Bleach often causes accidents in households when small children accidentally swallow or inhale the substance from poorly-labelled containers kept within the little ones’ reach. But aside from the many poisonings that occur each year, bleach has a more subtle way of harming our health. Many people are unaware of its capacity to form noxious gases that can cause DNA damage, cancer, asthma, and a host of other illnesses.
So why is bleach so harmful? Bleach is highly irritating and corrosive to the skin, lungs, and eyes. Fumes from bleach are very potent, as you can tell by the smell, and when inhaled they can cause a wide variety of health problems. Bleaches that come in thick liquid form or gel often produce the most harmful fumes. One European study showed that bleach can react to produce Volatile Organic Compounds (VOCs), most of which are toxic. Inhaling these fumes is potentially carcinogenic.

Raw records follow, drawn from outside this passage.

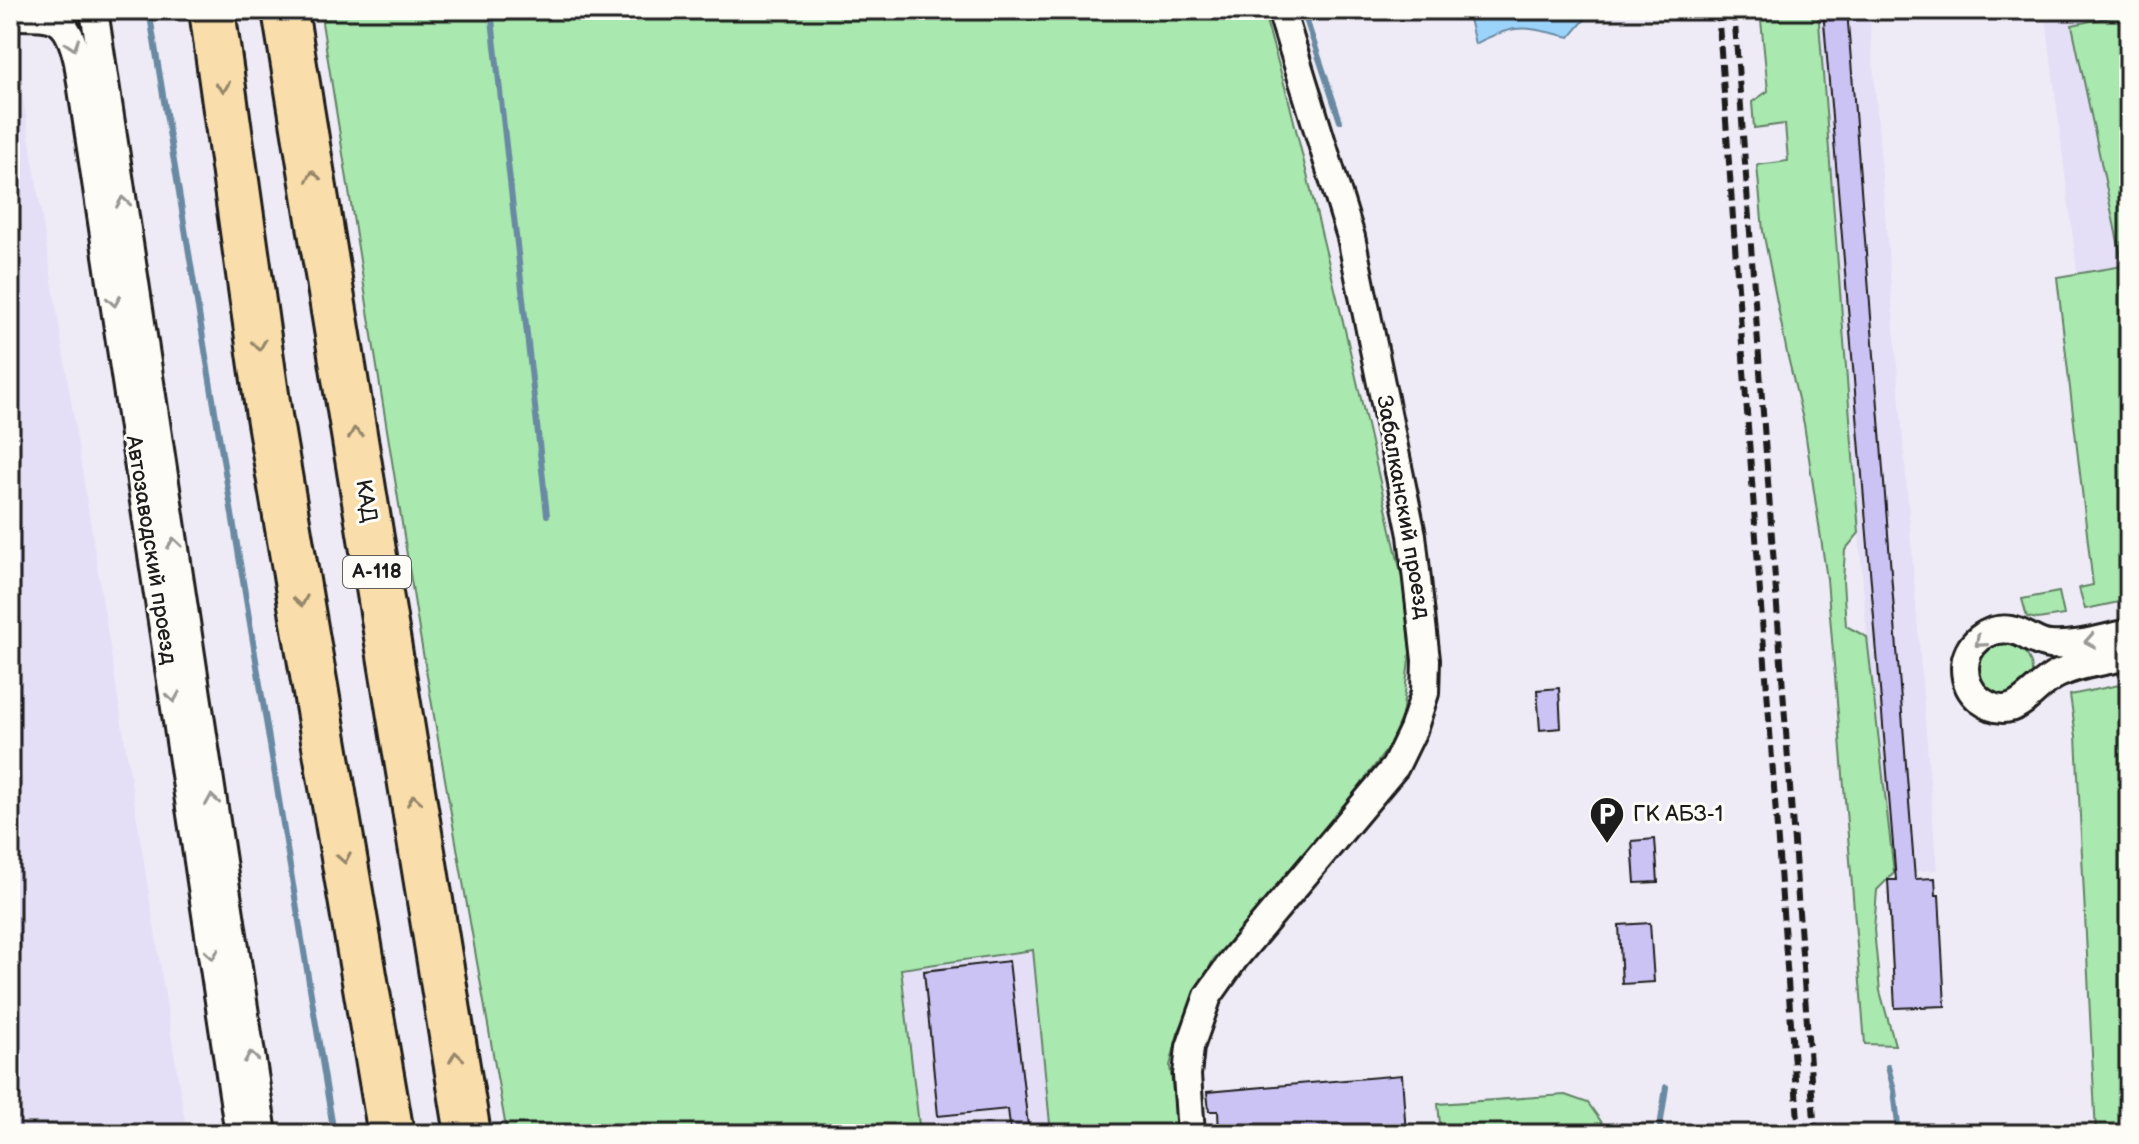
<svg xmlns="http://www.w3.org/2000/svg" width="2139" height="1144" font-family="'Balsamiq Sans',sans-serif">
<style>
.built{fill:#e4dff6}
.green{fill:#a9e8af;stroke:#628266;stroke-width:2}
.water{fill:#9cd3fb;stroke:#698aa2;stroke-width:2}
.lines{fill:none;stroke-linecap:round;stroke-linejoin:round}
.stream{stroke:#698aa2;stroke-width:6}
.building{fill:#ccc3f5;stroke:#1c1c1c;stroke-width:2}
.minor-casing{stroke:#1c1c1c;stroke-width:32}
.motorway-casing{stroke:#1c1c1c;stroke-width:50}
.minor{stroke:#fdfcf7;stroke-width:26}
.motorway{stroke:#f9deab;stroke-width:44}
.rail{stroke:#1c1c1c;stroke-width:6;stroke-dasharray:12 6;stroke-linecap:butt}
.oneway{stroke:#989794}
.oneway2{stroke:#96876b}
.labels{text-anchor:middle;dominant-baseline:central;stroke-width:6;stroke-linejoin:round;paint-order:stroke}
.shield{fill:#fdfcf7;stroke:#605f5e;stroke-width:2}
.shield-label{font-size:20px;font-weight:bold;fill:#1c1c1c}
.street-label{font-size:22px;fill:#1c1c1c;stroke:#fdfcf7}
.poi-label{font-size:22px;fill:#1c1c1c;stroke:#fdfcf7;text-anchor:start}
</style>
<rect width="100%" height="100%" fill="#eeebf6"/>
<filter id="ink" filterUnits="userSpaceOnUse"><feTurbulence type="fractalNoise" baseFrequency=".0125" numOctaves="2"/><feDisplacementMap in="SourceGraphic" scale="16" xChannelSelector="R" yChannelSelector="G"/><feConvolveMatrix kernelMatrix="1 2 1 2 8 2 1 2 1" color-interpolation-filters="sRGB"/></filter>
<g filter="url(#ink)">
<g class="built">
<polygon points="1818,10 1869,10 1937,870 1894,873 1867,637"/>
<polygon points="2045,10 2129,10 2129,344 2087,353"/>
<polygon points="10,78 20,78 187,1134 10,1134"/>
<polygon points="1034,950 1051,1134 920,1134 901,969"/>
</g>
<g class="green">
<polygon points="320,10 1263,10 1289,101 1347,338 1403,582 1410,652 1402,716 1388,748 1330,825 1213,960 1178,1033 1170,1066 1178,1134 1051,1134 1033,950 901,969 920,1134 507,1134 419,630"/>
<polygon points="1760,10 1818,10 1859,533 1845,550 1843,581 1846,626 1867,637 1894,873 1877,890 1874,930 1880,991 1895,1045 1865,1044 1827,579 1804,424 1787,353 1763,231 1757,165 1788,161 1785,124 1754,128 1752,102 1768,91"/>
<polygon points="2129,13 2129,600 2085,609 2079,588 2093,585 2057,277 2123,266 2072,25"/>
<polygon points="2059,592 2064,615 2038,619 2027,617 2022,599"/>
<circle cx="2005" cy="671" r="27"/>
<polygon points="2129,683 2129,1134 2096,1134 2076,736 2070,695"/>
<polygon points="1565,1095 1588,1103 1610,1134 1441,1134 1438,1104"/>
</g>
<path class="water" d="M1467 10H1619L1616 12H1591L1570 37C1525 27 1517 22 1475 44Z"/>
<g class="lines">
<g class="stream">
<polyline points="149,10 334,1134"/>
<polyline points="491,10 547,515"/>
<polyline points="1303,10 1340,121"/>
<polyline points="1888,1067 1894,1090 1899,1134"/>
<polyline points="1659,1134 1666,1087"/>
</g>
</g>
<g class="building">
<polygon points="1823,10 1847,10 1915,879 1935,878 1936,895 1939,895 1945,1006 1895,1008 1888,880 1896,880"/>
<polygon points="1559,688 1561,728 1540,730 1537,690"/>
<polygon points="1655,839 1658,882 1635,883 1632,841"/>
<polygon points="1650,923 1654,982 1622,984 1619,925"/>
<polygon points="1009,961 1029,1134 1011,1134 1008,1109 938,1116 924,971"/>
<polygon points="1402,1075 1406,1134 1219,1134 1218,1111 1209,1111 1207,1092"/>
</g>
<g class="lines">
<defs>
<g id="minor">
<polyline points="94,10 263,1134"/>
<path d="M10 16C56 16 67 14 78 62L239 1134"/>
<path d="M2129 633C2104 638 2076 647 2050 645 2035 644 2025 632 2011 630 1988 626 1965 644 1965 668 1965 681 1970 692 1980 700 2016 727 2031 686 2058 674 2080 664 2105 661 2129 656"/>
<polyline points="1191,1134 1187,1075 1190,1047 1208,996 1234,959 1395,767 1413,730 1425,693 1426,660 1412,535 1351,237 1281,10"/>
</g>
<g id="motorway">
<polyline points="212,10 269,416 391,1134"/>
<polyline points="285,10 468,1134"/>
</g>
</defs>
<use href="#minor" class="minor-casing"/>
<use href="#motorway" class="motorway-casing"/>
<use href="#minor" class="minor"/>
<use href="#motorway" class="motorway"/>
<g class="rail">
<polyline points="1718,10 1799,1134"/>
<polyline points="1734,10 1815,1134"/>
</g>
</g>
<defs><path id="oneway-chevron" d="M-2-3.5L2.5 0L-2 3.5" fill="none" stroke-width="1.6" stroke-linecap="round" stroke-linejoin="round" transform="scale(2)"/></defs>
<g class="oneway">
<use href="#oneway-chevron" transform="translate(73 45) rotate(72)"/>
<use href="#oneway-chevron" transform="translate(123 202) rotate(-99)"/>
<use href="#oneway-chevron" transform="translate(114 301) rotate(81)"/>
<use href="#oneway-chevron" transform="translate(174 543) rotate(-99)"/>
<use href="#oneway-chevron" transform="translate(2090 641) rotate(170)"/>
<use href="#oneway-chevron" transform="translate(1980 642) rotate(139)"/>
<use href="#oneway-chevron" transform="translate(173 697) rotate(81)"/>
<use href="#oneway-chevron" transform="translate(212 800) rotate(-99)"/>
<use href="#oneway-chevron" transform="translate(212 954) rotate(81)"/>
<use href="#oneway-chevron" transform="translate(251 1057) rotate(-99)"/>
</g>
<g class="oneway2">
<use href="#oneway-chevron" transform="translate(223 87) rotate(82)"/>
<use href="#oneway-chevron" transform="translate(313 176) rotate(-99)"/>
<use href="#oneway-chevron" transform="translate(259 345) rotate(82)"/>
<use href="#oneway-chevron" transform="translate(355 433) rotate(-99)"/>
<use href="#oneway-chevron" transform="translate(301 601) rotate(80)"/>
<use href="#oneway-chevron" transform="translate(414 800) rotate(-99)"/>
<use href="#oneway-chevron" transform="translate(344 858) rotate(80)"/>
<use href="#oneway-chevron" transform="translate(456 1057) rotate(-99)"/>
</g>
</g>
<defs>
<symbol id="parking-pin" viewBox="-11 -11 22 30"><path d="M0 17L-7.5 6A9.5 9.5 0 1 1 7.5 6Z" fill="#1c1c1c" stroke="#fdfcf7"/><path d="M-3.5-5.5H1a3.5 3.5 0 0 1 0 7H-1V5.5H-3.5ZM-1-3.4V-.6H.8a1.4 1.4 0 0 0 0-2.8Z" fill="#fff"/></symbol>
</defs>
<g fill-rule="evenodd">
<use href="#parking-pin" x="1587" y="794" width="40" height="54"/>
</g>
<g class="labels">
<rect class="shield" x="343" y="556" width="68" height="32" rx="6"/>
<g class="shield-label">
<text x="377" y="572">А-118</text>
</g>
<g class="street-label">
<text transform="translate(366 501) rotate(81)">КАД</text>
<text transform="translate(1403 507) rotate(80)">Забалканский проезд</text>
<text transform="translate(151 550) rotate(81)">Автозаводский проезд</text>
</g>
<g class="poi-label">
<text x="1633" y="814">ГК АБЗ-1</text>
</g>
</g>
<rect width="2139" height="1144" fill="none" stroke="#fdfcf7" stroke-width="40"/>
<rect x="20" y="20" width="2099" height="1104" fill="none" stroke="#1c1c1c" stroke-width="3" filter="url(#ink)"/>
</svg>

Individuals with respiratory problems should completely avoid the use of bleach, as it has been shown to exacerbate asthma and allergies. People often report a stinging sensation in the eyes and nose, as well as coughing and feeling short of breath. Pets and children are even more susceptible to the negative effects of bleach fumes because they have smaller lungs that can easily fill up with toxic fumes.
Besides making allergies worse, bleach can cause allergies in children and those who were allergy-free to begin with. Using bleach in a home increases a child’s risk of developing wheezing by up to 40%, according to a study published in the European Respiratory Journal.
The worst part is that fumes or noxious gases from bleach can easily accumulate and linger in poorly-ventilated homes. Indoor air becomes polluted with toxins, endangering the health of all those who breathe it in. According to the Environmental Protection Agency (EPA), more than 11,000 people will die this year alone due to indoor air pollution caused by toxic cleaning products, one of which is bleach.
Keep it out of the air. Don’t use bleach in closed areas such as cabinets and cupboards, as vapors from the bleach can linger and concentrate in the air. If you plan to use bleach in these spaces, wear a face mask and dilute the bleach with water. After using bleach, be sure to keep your home well-ventilated and let indoor air out.
Never combine bleach with other products. Many people make the mistake of mixing bleach with other chemicals, thinking this could make it more effective. The truth is, this creates hazardous vapors that irritate the respiratory system in small doses and can be lethal in higher doses. One example is mixing bleach with vinegar for use in the home. Although this solution works well to kill bacteria, it also gives off a toxic chlorine gas. If you use bleach and experience shortness of breath, throat swelling, dizziness or blurred vision, vomiting or presence of blood in your urine or stool, call your local poison hotline immediately.
Bleach and outdoor furniture don’t mix. If you have wooden furniture such as wooden decks in your backyard, you should be careful when using bleach and deck brightening solutions. Outdoor wood products contain CCA, a chemical which combines with bleach to form an even more dangerous substance.
Avoid using bleach altogether. No matter how careful you are, bleach can still cause harm to you and your family. If you use bleach to clean your toilet, it can reach with ammonia in urine to form toxic chlorine gases. Bleach chlorine mixed with dishwashing soap can actually interact to form mustard gas, the lethal gas used as a weapon in World War I. To be completely safe, it’s better to stop using bleach for regular household cleaning.
In this day and age you no longer have to continue using toxic products to maintain clean and sanitary conditions in your home. Modern technology has made it possible to create safer alternatives in the form of green or eco-friendly household products. Green and eco-friendly cleaning products can be just as effective as the silent killers we usually stock under our kitchen sinks.
It’s just a matter of making wiser decisions for your health and the health of those around you.